● Short task: Copy the records from the start through the line containing "Dot at: (309, 278)", renaming "dist" to "distance" wherever it occurs and keeping everything else the same.

*-*-*

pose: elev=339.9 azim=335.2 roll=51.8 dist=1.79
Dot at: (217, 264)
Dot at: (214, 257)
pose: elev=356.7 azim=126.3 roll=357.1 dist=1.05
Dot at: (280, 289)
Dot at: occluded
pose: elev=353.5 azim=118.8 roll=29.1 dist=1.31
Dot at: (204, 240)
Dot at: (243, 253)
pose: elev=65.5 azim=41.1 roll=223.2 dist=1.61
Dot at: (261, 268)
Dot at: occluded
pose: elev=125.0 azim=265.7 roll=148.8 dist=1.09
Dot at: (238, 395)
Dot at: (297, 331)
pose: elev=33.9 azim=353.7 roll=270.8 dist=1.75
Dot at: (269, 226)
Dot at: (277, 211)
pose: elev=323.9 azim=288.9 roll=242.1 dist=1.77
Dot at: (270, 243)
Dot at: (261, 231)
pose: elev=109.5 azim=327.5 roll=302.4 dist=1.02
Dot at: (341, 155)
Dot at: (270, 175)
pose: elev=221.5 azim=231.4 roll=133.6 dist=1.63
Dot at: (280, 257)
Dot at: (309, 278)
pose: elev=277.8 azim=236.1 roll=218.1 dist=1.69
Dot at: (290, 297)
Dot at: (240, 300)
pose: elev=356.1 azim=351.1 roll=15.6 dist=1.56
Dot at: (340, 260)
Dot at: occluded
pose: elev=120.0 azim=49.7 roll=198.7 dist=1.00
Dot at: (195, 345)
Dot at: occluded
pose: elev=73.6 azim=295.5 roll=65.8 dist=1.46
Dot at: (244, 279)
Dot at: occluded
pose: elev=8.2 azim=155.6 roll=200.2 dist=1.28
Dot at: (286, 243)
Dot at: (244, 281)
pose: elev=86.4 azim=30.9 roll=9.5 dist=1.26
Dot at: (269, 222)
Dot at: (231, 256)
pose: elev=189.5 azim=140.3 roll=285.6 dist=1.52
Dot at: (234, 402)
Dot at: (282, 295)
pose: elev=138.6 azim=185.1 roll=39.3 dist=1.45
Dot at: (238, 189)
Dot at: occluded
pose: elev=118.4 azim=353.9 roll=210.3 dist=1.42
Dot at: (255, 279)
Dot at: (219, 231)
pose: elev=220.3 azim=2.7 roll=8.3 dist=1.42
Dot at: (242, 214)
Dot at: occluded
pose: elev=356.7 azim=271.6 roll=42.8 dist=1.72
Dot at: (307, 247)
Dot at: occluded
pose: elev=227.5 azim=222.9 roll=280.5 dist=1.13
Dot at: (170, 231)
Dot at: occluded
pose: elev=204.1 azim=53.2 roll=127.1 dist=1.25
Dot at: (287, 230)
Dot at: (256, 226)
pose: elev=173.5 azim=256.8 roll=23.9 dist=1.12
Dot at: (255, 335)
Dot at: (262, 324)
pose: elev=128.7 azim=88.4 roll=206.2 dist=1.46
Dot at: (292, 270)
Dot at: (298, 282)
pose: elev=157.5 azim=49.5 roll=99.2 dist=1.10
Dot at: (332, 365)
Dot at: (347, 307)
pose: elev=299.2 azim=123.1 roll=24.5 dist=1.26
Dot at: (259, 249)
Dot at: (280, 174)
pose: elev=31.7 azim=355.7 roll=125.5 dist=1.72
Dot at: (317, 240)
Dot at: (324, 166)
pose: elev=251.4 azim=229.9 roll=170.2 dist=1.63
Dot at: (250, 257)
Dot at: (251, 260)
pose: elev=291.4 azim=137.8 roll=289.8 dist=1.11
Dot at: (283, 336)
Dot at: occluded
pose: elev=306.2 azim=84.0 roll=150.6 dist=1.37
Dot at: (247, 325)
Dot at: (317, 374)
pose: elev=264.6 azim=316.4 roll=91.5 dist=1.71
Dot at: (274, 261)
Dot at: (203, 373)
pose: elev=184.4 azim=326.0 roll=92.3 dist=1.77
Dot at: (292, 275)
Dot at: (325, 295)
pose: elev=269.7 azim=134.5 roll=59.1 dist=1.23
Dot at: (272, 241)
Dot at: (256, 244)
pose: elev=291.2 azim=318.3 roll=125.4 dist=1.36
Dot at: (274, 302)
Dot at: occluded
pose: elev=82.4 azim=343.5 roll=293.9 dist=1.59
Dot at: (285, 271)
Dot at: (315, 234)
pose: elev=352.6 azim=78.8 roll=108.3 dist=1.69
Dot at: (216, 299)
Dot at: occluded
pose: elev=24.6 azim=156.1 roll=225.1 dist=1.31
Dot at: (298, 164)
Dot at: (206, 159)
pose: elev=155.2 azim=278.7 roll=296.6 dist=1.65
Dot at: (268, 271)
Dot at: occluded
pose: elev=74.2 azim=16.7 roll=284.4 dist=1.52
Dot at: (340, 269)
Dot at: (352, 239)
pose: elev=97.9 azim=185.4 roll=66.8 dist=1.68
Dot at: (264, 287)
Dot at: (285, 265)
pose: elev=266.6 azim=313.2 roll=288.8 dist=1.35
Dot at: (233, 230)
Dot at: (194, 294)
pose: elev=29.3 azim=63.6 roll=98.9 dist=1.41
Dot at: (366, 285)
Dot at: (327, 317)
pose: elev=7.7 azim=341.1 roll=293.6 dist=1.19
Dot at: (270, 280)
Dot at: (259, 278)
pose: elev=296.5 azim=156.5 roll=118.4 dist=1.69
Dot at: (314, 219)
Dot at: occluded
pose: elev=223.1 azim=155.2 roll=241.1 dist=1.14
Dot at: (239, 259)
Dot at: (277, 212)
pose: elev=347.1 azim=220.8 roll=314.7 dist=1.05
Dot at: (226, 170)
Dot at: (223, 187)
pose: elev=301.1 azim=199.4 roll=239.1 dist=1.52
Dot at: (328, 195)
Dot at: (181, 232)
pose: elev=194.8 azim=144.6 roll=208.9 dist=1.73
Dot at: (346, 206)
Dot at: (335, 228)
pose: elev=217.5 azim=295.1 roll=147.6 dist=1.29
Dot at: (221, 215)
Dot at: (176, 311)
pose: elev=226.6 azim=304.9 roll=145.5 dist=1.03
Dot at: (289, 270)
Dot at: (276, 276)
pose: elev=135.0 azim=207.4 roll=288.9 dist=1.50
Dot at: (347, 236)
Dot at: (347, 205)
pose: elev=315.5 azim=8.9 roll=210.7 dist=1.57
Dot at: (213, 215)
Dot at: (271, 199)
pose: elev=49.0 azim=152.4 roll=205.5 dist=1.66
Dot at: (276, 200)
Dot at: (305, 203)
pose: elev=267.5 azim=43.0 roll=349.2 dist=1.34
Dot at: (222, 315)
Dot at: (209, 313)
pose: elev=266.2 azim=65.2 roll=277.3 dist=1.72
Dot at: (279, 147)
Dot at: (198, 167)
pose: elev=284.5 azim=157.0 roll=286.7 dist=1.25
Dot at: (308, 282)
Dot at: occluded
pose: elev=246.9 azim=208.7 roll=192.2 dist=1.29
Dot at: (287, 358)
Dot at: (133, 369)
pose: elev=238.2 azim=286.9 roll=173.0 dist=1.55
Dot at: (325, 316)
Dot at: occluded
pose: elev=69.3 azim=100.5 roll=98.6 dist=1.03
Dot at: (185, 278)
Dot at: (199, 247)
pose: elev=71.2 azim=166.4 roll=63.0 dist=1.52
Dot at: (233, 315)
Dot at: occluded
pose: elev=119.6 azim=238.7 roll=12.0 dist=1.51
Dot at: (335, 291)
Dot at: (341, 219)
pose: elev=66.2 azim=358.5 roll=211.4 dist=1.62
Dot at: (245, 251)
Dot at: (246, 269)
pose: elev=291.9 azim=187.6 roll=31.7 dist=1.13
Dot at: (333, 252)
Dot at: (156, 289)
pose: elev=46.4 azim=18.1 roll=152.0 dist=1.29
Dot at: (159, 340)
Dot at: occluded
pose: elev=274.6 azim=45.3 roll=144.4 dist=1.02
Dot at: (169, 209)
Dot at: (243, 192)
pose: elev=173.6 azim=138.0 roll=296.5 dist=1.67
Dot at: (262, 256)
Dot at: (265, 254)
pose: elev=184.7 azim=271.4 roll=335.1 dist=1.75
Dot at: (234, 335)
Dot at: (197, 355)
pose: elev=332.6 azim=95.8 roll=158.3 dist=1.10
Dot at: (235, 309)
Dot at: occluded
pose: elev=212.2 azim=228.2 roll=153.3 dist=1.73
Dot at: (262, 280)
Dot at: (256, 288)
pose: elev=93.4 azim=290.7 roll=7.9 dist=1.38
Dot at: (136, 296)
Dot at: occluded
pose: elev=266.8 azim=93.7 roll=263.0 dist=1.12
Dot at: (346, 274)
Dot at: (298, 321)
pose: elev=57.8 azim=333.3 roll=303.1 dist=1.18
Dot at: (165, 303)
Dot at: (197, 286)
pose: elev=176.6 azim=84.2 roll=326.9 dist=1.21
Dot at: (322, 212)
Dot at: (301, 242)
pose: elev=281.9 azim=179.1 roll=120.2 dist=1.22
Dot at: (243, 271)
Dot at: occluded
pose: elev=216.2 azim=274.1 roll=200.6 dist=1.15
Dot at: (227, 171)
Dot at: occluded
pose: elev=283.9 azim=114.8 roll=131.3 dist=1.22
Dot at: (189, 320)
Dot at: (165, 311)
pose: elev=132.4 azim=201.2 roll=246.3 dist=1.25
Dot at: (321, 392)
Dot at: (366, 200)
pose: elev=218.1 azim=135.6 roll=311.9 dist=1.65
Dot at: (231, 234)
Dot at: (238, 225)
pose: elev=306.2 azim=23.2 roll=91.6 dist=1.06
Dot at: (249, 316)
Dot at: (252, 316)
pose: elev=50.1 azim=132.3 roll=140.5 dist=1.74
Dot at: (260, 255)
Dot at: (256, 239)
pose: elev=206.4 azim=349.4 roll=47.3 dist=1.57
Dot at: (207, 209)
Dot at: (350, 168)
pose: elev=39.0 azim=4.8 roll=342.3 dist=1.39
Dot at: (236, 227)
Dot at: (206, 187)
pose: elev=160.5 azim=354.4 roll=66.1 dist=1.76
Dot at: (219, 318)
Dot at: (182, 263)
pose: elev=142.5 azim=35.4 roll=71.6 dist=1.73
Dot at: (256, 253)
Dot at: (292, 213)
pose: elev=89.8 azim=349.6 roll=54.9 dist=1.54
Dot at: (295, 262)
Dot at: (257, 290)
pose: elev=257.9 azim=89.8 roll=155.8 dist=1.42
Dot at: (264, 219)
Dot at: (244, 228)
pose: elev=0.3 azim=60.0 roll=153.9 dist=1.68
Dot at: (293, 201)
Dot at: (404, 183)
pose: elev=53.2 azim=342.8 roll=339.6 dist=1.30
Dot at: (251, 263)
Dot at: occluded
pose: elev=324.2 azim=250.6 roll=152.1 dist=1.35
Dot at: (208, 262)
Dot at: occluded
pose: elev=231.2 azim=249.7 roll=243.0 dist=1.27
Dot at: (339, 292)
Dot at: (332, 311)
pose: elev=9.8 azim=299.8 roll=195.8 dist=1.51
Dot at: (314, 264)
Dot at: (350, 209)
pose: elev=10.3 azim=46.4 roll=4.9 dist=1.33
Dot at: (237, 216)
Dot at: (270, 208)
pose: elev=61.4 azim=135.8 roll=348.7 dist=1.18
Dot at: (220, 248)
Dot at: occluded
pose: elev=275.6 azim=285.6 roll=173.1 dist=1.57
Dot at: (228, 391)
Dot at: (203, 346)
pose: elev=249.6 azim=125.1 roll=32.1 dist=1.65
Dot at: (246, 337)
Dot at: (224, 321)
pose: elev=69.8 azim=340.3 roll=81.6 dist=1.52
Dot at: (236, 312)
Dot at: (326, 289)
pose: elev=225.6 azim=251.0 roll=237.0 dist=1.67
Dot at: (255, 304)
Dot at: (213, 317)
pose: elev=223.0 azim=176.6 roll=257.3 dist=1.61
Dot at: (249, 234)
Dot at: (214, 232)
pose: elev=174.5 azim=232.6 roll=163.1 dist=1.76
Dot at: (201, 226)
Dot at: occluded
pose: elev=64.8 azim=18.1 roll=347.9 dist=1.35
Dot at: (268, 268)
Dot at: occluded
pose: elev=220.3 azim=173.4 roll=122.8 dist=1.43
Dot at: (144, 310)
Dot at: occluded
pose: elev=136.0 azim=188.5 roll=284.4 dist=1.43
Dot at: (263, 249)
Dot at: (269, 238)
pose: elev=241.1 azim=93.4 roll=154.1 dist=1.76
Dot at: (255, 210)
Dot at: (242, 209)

*-*-*

● Final answer:
pose: elev=339.9 azim=335.2 roll=51.8 distance=1.79
Dot at: (217, 264)
Dot at: (214, 257)
pose: elev=356.7 azim=126.3 roll=357.1 distance=1.05
Dot at: (280, 289)
Dot at: occluded
pose: elev=353.5 azim=118.8 roll=29.1 distance=1.31
Dot at: (204, 240)
Dot at: (243, 253)
pose: elev=65.5 azim=41.1 roll=223.2 distance=1.61
Dot at: (261, 268)
Dot at: occluded
pose: elev=125.0 azim=265.7 roll=148.8 distance=1.09
Dot at: (238, 395)
Dot at: (297, 331)
pose: elev=33.9 azim=353.7 roll=270.8 distance=1.75
Dot at: (269, 226)
Dot at: (277, 211)
pose: elev=323.9 azim=288.9 roll=242.1 distance=1.77
Dot at: (270, 243)
Dot at: (261, 231)
pose: elev=109.5 azim=327.5 roll=302.4 distance=1.02
Dot at: (341, 155)
Dot at: (270, 175)
pose: elev=221.5 azim=231.4 roll=133.6 distance=1.63
Dot at: (280, 257)
Dot at: (309, 278)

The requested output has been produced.